=== Begin Enclosure ===

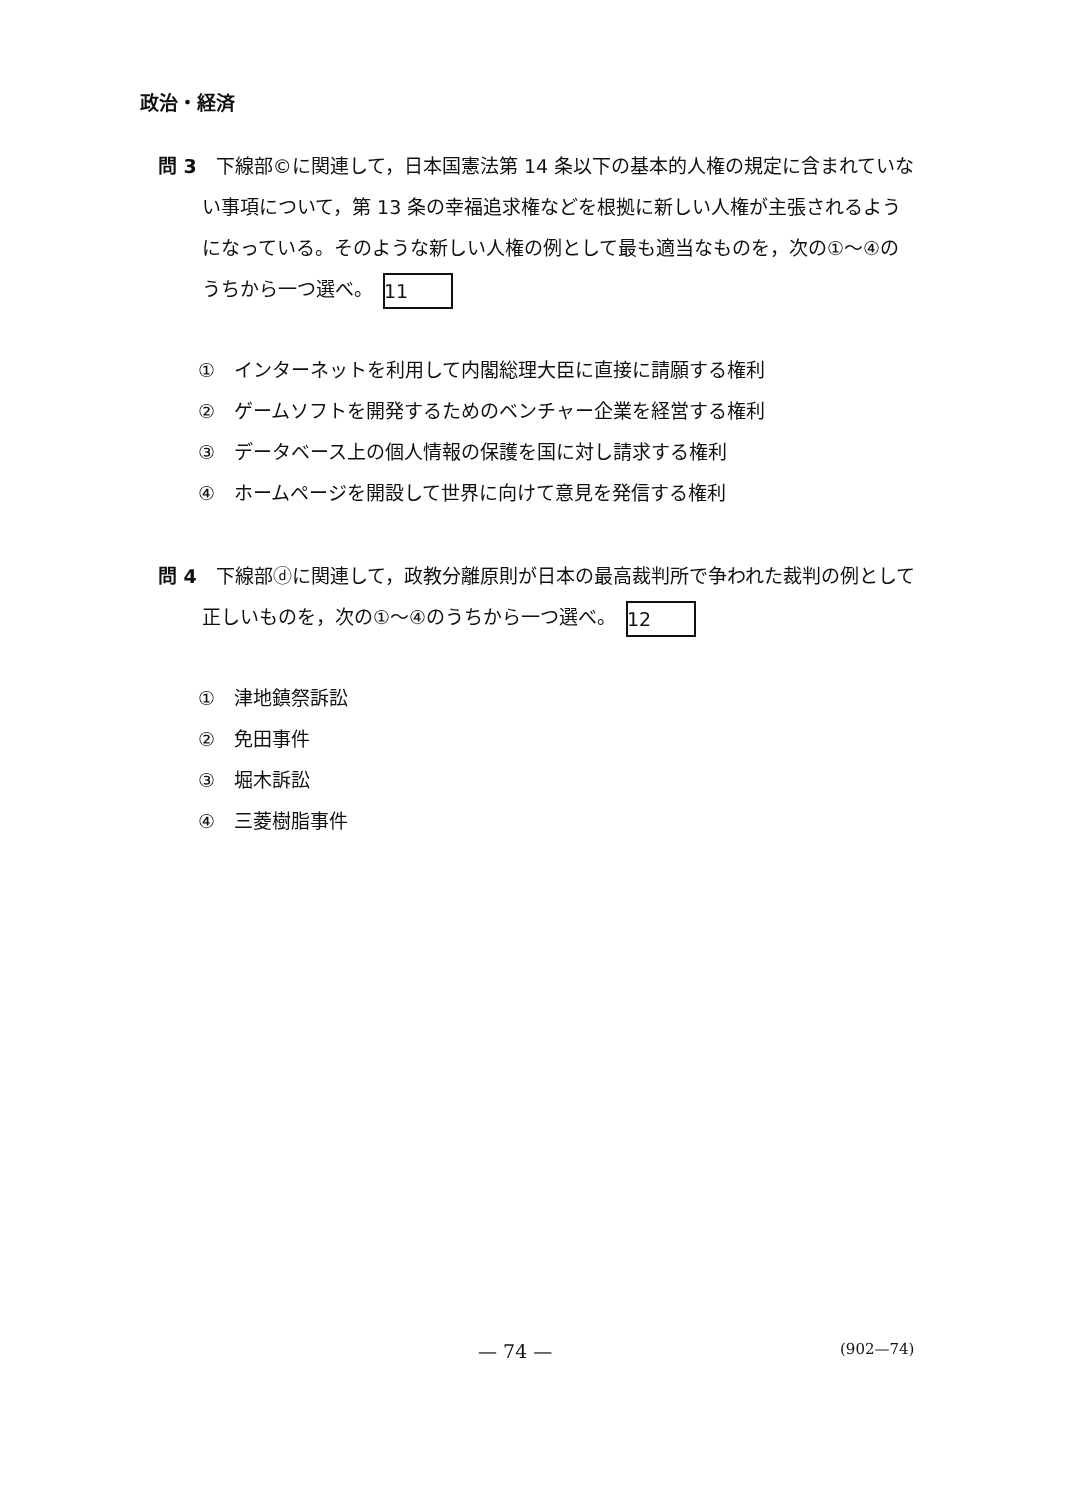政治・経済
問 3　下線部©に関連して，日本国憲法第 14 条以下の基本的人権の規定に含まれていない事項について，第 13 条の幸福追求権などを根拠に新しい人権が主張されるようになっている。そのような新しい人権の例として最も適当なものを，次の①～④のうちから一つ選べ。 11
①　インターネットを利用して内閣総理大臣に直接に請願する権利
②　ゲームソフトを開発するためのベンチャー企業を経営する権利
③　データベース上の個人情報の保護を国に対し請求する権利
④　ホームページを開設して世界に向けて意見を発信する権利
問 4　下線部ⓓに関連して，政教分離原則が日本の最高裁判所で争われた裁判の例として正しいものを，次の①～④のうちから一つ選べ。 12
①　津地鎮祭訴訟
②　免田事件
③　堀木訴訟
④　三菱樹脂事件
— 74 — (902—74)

=== End Enclosure ===

• Aim of the exercise: Using the listing, say how many lines include the word "④のうちから一つ選べ", and add nothing else.

• Expected answer: 2